-
Notifications
You must be signed in to change notification settings - Fork 32
Description
Rule-Based Hallucination Detection
Currently, LettuceDetect supports hallucination detection primarily through transformer-based inference trained on annotated datasets (RAGTruth, RAGBench), and simple prompt-based methods leveraging large language models (LLMs).
Motivation
We could incorporate a simple, interpretable, and efficient rule-based baseline into the framework. Findings from this paper showed that rule-based methods, relying on lexical or semantic overlap, can serve as strong, interpretable baselines, especially in structured factual domains (e.g., numerical data, durations, named entities). Such an approach would enable real-time hallucination detection and could complement the existing transformer-based approach.
Proposed Implementation
The proposed rule-based approach operates on the simple heuristic:
If a token in the answer lacks explicit support from the context documents, mark it as hallucinated.
This can be implemented using:
- Lexical overlap checks: Exact or fuzzy matching of answer tokens with context tokens.
- Semantic matching: Comparing tokens using embeddings or similarity measures.
Example
An actual example from the RAGTruth dataset:
Context (excerpt):
Louis Jordan ... was stranded at sea after his boat capsized ... crew members on a German-flagged container ship spotted Jordan about 200 miles off the North Carolina coast on Thursday.
Hallucinated Answer:
Louis Jordan ... was stranded at sea for five days after his boat capsized...
Annotation:
- Hallucinated Span: "for five days"
Why a Rule-based model would work here
- No explicit lexical support for the duration “five days” (no equivalent mentions such as “nearly a week,” “5 days,” etc.).
- Simple overlap checks or semantic matching could efficiently detect unsupported details.
Code Example
from lettucedetect.models.inference import HallucinationDetector
# Initialize a rule-based detector
detector = HallucinationDetector(method="rule")
contexts = ["France is a country in Europe. The capital of France is Paris. The population of France is 67 million."]
question = "What is the capital of France? What is the population of France?"
answer = "The capital of France is Paris.
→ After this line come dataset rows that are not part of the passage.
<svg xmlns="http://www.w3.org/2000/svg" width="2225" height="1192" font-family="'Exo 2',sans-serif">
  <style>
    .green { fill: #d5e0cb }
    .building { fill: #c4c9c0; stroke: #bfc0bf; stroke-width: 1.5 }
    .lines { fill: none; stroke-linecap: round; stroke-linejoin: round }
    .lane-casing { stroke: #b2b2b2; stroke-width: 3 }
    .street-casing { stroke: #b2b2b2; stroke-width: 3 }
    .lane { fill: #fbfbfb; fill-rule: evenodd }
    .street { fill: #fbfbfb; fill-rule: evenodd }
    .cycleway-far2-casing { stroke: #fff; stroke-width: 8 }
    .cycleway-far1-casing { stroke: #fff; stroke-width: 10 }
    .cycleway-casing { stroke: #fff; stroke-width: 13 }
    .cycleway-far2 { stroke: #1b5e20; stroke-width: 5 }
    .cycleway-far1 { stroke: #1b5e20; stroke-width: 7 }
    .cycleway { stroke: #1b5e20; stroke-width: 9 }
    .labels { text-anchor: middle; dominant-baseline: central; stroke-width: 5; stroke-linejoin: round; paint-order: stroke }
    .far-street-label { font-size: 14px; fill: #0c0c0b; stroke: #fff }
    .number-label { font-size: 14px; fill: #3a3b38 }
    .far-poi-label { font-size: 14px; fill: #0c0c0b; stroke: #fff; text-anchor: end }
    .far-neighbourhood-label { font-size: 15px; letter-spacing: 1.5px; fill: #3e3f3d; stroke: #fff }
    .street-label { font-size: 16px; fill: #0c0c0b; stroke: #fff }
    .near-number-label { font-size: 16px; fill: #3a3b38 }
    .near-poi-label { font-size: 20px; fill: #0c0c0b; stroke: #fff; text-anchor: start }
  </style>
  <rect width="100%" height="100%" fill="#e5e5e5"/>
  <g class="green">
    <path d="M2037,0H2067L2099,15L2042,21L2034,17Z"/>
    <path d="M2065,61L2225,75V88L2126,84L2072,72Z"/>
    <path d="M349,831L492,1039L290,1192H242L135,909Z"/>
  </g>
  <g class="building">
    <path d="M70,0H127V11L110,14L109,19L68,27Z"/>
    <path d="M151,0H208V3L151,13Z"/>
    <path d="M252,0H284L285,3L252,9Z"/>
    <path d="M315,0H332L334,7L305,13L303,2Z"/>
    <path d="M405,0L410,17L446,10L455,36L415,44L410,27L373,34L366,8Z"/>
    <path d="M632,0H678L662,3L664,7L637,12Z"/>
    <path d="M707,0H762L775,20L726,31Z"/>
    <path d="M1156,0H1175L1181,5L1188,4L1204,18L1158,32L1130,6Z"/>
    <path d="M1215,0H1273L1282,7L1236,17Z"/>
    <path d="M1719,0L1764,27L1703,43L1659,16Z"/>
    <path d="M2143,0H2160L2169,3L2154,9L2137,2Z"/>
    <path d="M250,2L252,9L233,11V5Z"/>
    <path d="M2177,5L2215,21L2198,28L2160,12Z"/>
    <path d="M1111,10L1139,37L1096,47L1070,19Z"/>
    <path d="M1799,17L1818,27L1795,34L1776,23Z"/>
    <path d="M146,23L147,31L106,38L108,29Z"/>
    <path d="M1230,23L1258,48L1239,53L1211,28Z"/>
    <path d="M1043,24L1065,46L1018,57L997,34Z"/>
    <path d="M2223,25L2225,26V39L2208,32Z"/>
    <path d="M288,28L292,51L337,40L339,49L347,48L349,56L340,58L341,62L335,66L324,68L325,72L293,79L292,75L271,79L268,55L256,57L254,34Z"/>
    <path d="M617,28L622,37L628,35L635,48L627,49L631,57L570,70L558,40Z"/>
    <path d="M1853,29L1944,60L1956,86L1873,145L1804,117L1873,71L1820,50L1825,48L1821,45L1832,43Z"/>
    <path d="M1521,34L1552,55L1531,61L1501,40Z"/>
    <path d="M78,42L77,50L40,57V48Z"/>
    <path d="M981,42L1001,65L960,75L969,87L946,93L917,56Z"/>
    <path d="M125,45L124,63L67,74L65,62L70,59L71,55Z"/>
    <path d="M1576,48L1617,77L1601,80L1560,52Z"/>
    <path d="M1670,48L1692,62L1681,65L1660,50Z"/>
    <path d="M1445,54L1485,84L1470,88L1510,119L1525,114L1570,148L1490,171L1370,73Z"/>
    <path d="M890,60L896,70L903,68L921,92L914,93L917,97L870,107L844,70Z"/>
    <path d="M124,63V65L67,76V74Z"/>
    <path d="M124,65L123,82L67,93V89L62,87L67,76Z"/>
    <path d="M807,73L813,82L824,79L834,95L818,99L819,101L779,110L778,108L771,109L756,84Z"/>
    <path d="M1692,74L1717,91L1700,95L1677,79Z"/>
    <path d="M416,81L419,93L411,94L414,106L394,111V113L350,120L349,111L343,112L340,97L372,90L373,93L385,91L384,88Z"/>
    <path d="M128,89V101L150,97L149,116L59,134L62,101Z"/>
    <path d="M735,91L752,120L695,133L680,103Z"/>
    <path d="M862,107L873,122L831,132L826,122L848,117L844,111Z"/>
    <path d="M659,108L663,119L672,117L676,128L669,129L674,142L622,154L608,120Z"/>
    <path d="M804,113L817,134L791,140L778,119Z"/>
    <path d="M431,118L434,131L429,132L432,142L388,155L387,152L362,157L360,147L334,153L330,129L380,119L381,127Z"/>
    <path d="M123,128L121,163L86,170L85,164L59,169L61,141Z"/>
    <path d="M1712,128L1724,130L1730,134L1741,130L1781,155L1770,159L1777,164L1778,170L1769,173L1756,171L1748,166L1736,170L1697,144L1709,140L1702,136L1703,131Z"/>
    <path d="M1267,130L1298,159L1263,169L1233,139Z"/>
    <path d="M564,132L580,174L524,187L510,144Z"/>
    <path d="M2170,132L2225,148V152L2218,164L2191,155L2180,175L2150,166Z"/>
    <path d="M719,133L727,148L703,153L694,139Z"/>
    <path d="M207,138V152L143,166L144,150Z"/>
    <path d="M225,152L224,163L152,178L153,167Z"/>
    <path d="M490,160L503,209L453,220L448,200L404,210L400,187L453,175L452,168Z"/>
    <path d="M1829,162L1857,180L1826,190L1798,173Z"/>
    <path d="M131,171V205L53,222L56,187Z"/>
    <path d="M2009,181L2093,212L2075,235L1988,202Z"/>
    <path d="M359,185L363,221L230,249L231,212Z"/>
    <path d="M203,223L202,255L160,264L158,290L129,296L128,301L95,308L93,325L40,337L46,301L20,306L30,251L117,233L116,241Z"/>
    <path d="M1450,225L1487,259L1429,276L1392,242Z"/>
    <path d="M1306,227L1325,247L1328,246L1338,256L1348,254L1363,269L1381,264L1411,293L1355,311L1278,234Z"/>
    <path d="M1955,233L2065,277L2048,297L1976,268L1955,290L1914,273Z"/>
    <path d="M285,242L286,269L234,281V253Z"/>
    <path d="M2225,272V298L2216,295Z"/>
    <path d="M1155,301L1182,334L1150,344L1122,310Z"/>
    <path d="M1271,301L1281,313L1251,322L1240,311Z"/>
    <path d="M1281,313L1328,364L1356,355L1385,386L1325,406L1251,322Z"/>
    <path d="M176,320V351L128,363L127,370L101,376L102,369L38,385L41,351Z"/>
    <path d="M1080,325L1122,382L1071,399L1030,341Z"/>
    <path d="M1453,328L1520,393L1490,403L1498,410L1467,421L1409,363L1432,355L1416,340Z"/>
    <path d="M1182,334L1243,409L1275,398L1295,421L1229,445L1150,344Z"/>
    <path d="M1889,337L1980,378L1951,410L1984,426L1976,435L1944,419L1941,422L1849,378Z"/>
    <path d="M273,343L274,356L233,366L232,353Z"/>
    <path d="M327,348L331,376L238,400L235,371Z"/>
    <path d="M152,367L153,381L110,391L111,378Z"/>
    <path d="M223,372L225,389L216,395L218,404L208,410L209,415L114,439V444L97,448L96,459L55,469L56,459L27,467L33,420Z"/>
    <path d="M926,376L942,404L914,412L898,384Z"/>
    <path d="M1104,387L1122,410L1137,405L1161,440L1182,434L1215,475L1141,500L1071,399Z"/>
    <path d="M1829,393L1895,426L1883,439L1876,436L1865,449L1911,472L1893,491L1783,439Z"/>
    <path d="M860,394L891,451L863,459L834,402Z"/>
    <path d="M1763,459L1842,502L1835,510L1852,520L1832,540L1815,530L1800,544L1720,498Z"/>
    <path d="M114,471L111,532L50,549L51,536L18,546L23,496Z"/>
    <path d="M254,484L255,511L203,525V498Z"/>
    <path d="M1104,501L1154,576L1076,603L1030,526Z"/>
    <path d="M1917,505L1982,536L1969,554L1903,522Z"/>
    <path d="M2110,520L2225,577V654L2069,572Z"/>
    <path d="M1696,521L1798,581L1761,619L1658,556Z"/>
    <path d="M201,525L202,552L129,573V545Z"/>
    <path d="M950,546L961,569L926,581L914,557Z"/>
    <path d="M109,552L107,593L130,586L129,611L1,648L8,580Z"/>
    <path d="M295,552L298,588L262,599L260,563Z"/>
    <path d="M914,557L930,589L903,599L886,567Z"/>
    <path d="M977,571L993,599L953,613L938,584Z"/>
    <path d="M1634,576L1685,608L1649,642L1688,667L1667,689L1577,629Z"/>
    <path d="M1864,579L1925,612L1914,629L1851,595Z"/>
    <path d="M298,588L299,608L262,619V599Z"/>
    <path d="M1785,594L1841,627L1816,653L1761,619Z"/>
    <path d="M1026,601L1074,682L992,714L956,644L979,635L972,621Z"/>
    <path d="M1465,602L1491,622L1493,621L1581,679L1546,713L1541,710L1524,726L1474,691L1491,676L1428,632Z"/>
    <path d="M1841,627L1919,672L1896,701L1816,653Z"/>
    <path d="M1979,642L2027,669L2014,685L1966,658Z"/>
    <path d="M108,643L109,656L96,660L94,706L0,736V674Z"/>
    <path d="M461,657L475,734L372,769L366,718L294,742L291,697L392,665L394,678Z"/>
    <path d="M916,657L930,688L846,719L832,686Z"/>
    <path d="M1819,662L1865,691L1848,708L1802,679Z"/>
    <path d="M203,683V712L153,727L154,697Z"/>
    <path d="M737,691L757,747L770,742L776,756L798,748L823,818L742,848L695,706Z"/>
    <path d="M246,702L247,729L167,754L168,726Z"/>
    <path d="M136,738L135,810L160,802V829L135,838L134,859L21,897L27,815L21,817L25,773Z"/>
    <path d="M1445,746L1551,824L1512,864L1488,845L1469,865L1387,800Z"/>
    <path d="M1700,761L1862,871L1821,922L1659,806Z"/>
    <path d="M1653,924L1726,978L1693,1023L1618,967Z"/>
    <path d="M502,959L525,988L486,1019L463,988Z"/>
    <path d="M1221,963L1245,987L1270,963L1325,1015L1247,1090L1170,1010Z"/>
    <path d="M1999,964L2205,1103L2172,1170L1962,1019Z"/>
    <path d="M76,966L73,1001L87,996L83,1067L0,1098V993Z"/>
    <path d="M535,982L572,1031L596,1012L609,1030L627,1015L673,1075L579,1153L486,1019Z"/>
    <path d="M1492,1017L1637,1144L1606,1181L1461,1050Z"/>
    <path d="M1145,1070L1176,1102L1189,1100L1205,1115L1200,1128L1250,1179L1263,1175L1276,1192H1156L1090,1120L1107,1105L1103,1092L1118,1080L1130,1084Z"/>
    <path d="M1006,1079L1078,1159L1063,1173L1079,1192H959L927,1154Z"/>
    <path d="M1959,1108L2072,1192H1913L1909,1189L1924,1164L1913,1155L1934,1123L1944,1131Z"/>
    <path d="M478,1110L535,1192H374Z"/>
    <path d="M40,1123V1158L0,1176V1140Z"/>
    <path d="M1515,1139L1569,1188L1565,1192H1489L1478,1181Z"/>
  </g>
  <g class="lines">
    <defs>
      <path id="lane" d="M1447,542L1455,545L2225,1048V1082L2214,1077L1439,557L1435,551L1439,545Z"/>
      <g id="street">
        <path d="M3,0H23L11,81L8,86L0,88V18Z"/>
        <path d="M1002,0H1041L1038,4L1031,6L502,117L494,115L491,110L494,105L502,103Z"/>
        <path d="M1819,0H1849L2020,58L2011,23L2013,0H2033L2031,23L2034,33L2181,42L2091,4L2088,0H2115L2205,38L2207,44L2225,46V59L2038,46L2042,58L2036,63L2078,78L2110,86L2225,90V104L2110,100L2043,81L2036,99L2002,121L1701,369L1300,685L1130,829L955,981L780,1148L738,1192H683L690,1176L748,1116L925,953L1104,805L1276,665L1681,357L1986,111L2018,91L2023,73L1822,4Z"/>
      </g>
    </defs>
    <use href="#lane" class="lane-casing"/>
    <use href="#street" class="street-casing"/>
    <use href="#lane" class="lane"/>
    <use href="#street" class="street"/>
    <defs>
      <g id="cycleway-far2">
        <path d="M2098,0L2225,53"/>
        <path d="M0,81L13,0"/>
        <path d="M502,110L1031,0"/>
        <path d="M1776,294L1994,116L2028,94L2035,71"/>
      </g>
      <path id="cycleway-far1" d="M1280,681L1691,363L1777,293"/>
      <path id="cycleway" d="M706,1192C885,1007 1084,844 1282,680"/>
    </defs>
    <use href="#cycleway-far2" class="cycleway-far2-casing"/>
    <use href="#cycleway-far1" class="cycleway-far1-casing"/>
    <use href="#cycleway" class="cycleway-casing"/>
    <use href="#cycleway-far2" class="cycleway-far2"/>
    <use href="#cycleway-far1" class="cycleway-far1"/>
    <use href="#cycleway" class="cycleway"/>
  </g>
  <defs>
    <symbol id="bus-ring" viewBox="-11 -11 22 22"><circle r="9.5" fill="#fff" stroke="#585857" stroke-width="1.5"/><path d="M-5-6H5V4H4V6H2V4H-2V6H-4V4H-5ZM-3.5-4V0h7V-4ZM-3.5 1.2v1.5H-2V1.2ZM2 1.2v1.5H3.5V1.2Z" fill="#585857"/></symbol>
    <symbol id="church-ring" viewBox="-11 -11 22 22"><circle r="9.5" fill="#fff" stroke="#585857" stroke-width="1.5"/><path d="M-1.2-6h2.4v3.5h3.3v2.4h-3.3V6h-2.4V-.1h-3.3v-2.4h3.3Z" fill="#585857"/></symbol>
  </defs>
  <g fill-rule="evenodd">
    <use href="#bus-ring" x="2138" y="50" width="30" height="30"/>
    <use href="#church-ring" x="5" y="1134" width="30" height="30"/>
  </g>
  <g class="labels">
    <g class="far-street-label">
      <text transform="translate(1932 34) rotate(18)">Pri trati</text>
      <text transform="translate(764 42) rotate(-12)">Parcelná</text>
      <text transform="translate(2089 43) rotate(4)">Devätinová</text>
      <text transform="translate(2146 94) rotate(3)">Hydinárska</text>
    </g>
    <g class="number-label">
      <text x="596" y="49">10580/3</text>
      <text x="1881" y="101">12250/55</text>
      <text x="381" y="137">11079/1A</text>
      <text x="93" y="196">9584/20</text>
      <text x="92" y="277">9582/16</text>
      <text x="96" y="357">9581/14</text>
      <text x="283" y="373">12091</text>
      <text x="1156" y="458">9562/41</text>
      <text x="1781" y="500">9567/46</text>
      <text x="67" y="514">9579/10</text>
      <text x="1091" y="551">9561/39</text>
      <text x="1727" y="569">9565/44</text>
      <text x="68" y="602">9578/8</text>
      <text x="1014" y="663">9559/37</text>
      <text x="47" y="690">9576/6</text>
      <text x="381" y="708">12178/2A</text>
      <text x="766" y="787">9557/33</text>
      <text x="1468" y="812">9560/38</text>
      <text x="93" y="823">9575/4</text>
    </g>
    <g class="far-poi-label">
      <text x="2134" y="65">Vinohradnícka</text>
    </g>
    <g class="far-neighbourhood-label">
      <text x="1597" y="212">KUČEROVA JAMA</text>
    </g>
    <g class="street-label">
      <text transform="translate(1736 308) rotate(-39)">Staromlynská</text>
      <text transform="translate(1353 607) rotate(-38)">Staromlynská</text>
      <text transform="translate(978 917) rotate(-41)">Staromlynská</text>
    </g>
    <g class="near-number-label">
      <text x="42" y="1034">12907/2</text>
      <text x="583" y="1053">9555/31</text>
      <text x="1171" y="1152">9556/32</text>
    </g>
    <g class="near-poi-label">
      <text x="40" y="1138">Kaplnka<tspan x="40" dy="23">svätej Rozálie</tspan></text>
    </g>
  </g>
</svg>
The population of France is 69 million."
# Get span-level predictions indicating hallucinated parts
predictions = detector.predict(context=contexts, question=question, answer=answer, output_format="spans")
print("Predictions:", predictions)
# Expected Output
# [{'start': 31, 'end': 71, 'confidence': 0.99, 'text': 'The population of France is 69 million.'}]
Extensions & Further Ideas
Additional points to consider:
- Number-specific hallucination detection: Narrow domain targeting numerical facts.
- Graph-based methods: Leveraging dependency parsing (Universal Dependencies or SpaCy) to detect unsupported relations.
- Triplet extraction and OpenIE: Extracting semantic triplets (subject-predicate-object) to detect unsupported claims.
- Zero-shot NER/Relation Extraction: Integrating tools such as GLiNER for enhanced entity-level verification.
- Static Embedding Matching: Comparing static word embeddings instead of strings of the tokens.
Known Limitations
- Limited reasoning capability (doesn't capture implicit facts).
- Potential for many false positives.
- Limited handling of synonyms or paraphrases without advanced semantic matching.
Despite these limitations, a rule-based baseline would provide a fast, transparent, and interpretable solution, complementing existing methods.